対象テキスト:

以前に書かれた光太郎や智恵子の評伝類では、明治45年(1912)頃、智恵子に二本松の医師・寺田三郎との縁談が持ち上がり、光太郎はそれを受けて詩「人に」(原題「N――女史に」)で「いやなんです あなたのいつてしまふのが――」「小鳥のやうに臆病で 大風のやうにわがままな あなたがお嫁にゆくなんて」と謳い、それを読んだ智恵子が、実家に帰ってすったもんだの末に縁談の破棄を認めさせ、光太郎の元に走った(光太郎が滞在していた犬吠埼まで追いかけていった)とされています。

ところが最近、この年には寺田は既に妻帯しており、子まで為していたということが明らかになりました。どうも関係者の記憶違いがあったようです。おそらく、寺田との縁談は確かにあったのでしょうが、もっと前。しかし光太郎が「小鳥のやうに臆病で 大風のやうにわがままな あなたがお嫁にゆくなんて」と謳ったのは、間違いなくこの年ですので、他の縁談があったのか、それとももしかすると、煮え切らない光太郎に対して智恵子が「嫁に行く」と嘘をついたのかも知れません。そうだとすると、光太郎、まんまと智恵子の手練手管にはまったわけですね(笑)。しかし、今となっては真相は闇の中です。

というわけで、智恵子生家/智恵子記念館、コロナ感染には十分お気を付けつつ、ぜひ足をお運び下さい。

【折々のことば・光太郎】

NHKの録音班三人くる、30分第一回分を吹込、これは20日の事、

昭和29年(1954)4月10日の日記より 光太郎72歳

ラジオ連続講座「美の世界」の収録です。2回に分けての放送で、初回が「破壊と美」、第2回が「都市美について」の副題でした。残念ながらこの録音はNHKさんに残っていないようです。

データ内容:
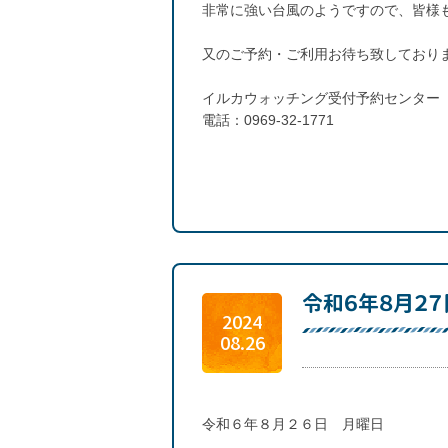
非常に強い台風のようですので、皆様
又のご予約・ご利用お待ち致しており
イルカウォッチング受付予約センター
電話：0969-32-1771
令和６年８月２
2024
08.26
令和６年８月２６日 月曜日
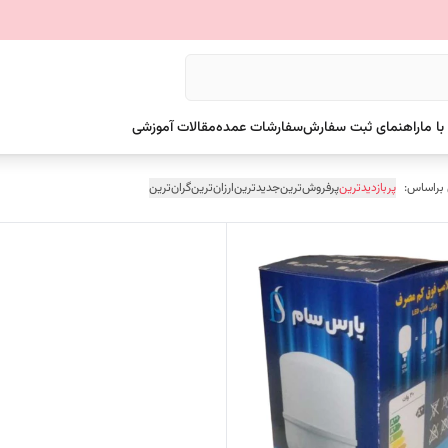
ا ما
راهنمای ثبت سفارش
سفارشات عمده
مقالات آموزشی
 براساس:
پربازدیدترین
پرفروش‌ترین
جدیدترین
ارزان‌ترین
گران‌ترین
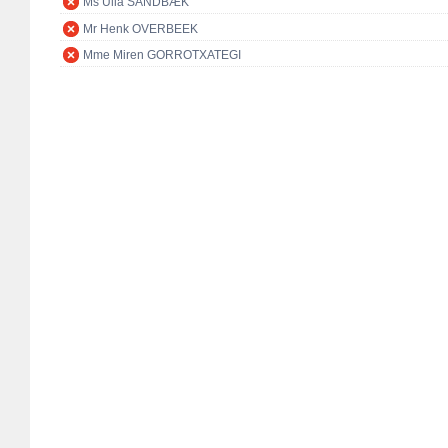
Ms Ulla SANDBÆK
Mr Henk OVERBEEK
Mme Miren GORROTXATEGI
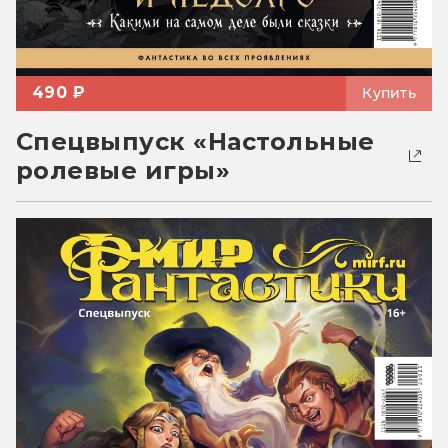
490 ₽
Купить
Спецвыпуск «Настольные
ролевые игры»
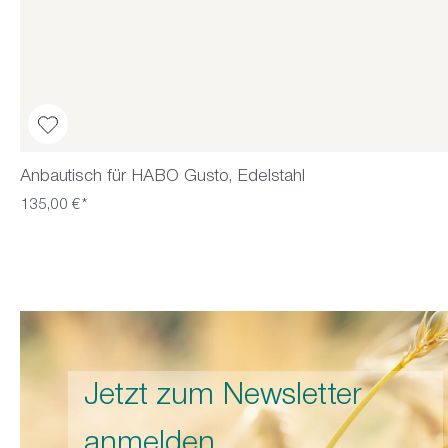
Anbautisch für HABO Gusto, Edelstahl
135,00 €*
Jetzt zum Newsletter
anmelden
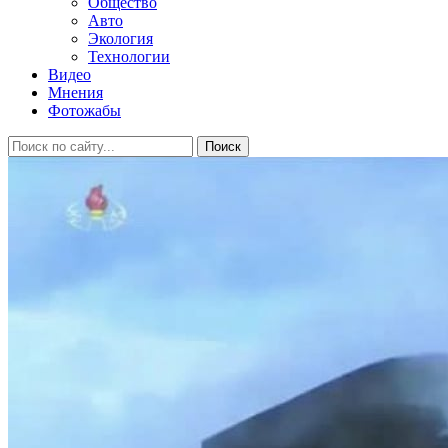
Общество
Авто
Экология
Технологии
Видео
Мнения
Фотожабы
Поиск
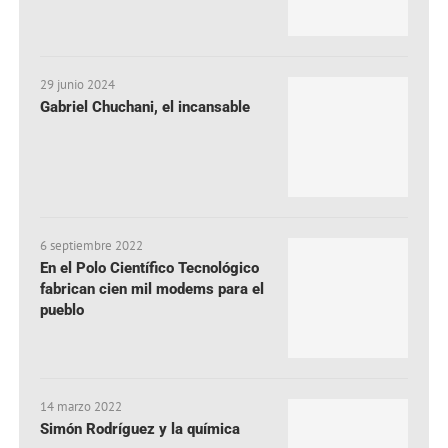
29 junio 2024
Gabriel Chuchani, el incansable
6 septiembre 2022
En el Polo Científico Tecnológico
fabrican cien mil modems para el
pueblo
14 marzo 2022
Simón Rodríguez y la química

課題の指示: 光太郎と智恵子の縁談に関する文章のうち、「というわけで、智恵子生家/智」を含む語句で始まり「さんに残っていないようです。」で終わる部分を、一字一句変えずに書き写してください。

解答:
というわけで、智恵子生家/智恵子記念館、コロナ感染には十分お気を付けつつ、ぜひ足をお運び下さい。

【折々のことば・光太郎】

NHKの録音班三人くる、30分第一回分を吹込、これは20日の事、

昭和29年(1954)4月10日の日記より 光太郎72歳

ラジオ連続講座「美の世界」の収録です。2回に分けての放送で、初回が「破壊と美」、第2回が「都市美について」の副題でした。残念ながらこの録音はNHKさんに残っていないようです。